Gates Foundation Awards $21.8 Million for Hookworm Vaccine

The Albert B. Sabin Vaccine Institute in New Canaan, Connecticut, has announced a $21.8 million grant from the Bill & Melinda Gates Foundation to advance its Human Hookworm Vaccine Initiative (HHVI).

Thanks to previous support from the Seattle-based foundation, Phase I safety trials of the institute's human hookworm vaccine have already started in the United States.
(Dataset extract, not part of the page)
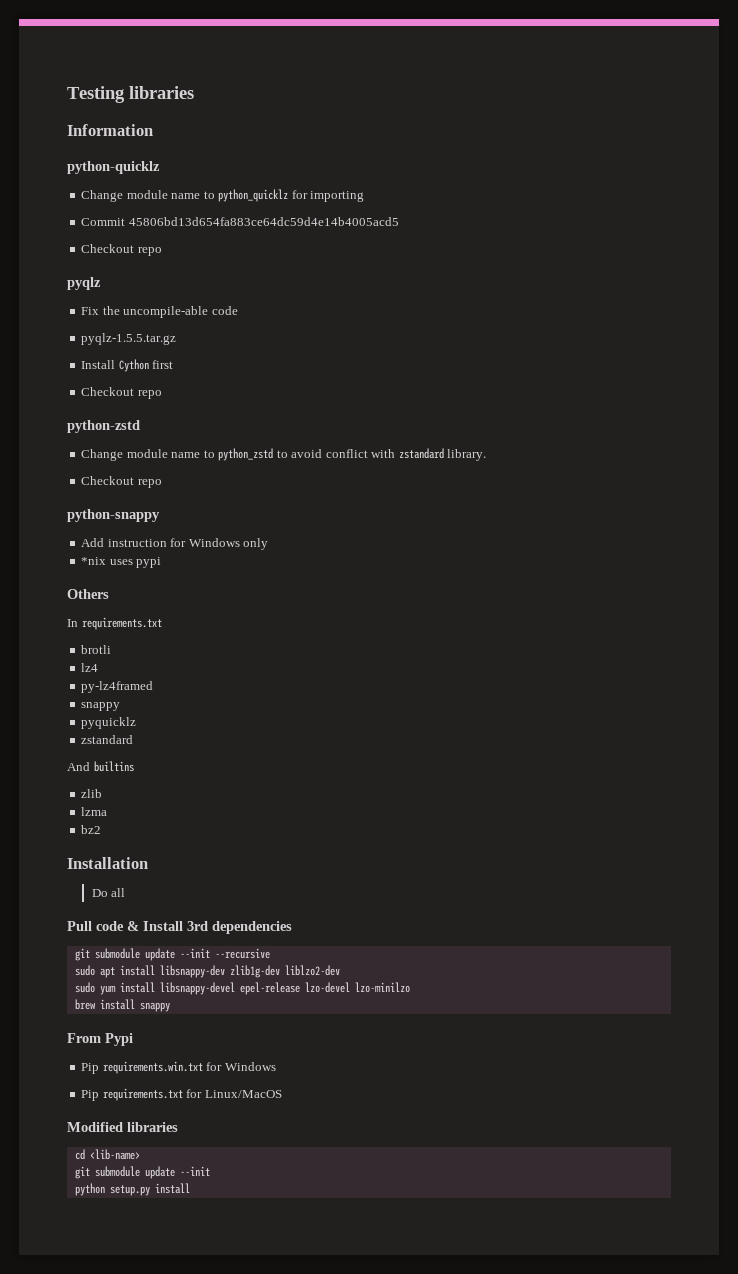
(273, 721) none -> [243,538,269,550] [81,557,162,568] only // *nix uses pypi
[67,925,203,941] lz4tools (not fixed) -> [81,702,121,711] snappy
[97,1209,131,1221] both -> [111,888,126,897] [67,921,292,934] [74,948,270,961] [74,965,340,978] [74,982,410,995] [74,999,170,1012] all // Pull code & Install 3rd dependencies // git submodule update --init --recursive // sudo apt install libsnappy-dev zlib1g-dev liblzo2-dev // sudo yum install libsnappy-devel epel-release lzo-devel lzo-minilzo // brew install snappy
The new grant will be used study the efficacy and safety of the vaccine in areas of Brazil where hookworm is endemic, as well as to support the manufacturing, quality-control process, and eventual industrial-scale production of the vaccine in Brazil.

"The Gates Foundation again has demonstrated its commitment to achieving equity in global health, particularly among 'the poorest of the poor,' by awarding nearly $40 million to HHVI since 2000," said the institute's chairman, H.R. Shepherd. "Without this support, we simply could not develop a human hookworm vaccine."

Human hookworm infection, which is most common in poor rural areas in the tropics and subtropics, afflicts 740 million individuals worldwide. Infection contributes to growth retardation and intellectual and cognitive impairment in children, and in pregnant women it can result in adverse fetal outcomes.

"Sabin Vaccine Institute Receives $21.8 Million Grant to Advance Anti-Hookworm Vaccine" Albert B. Sabine Vaccine Institute Press Release 06/07/2005.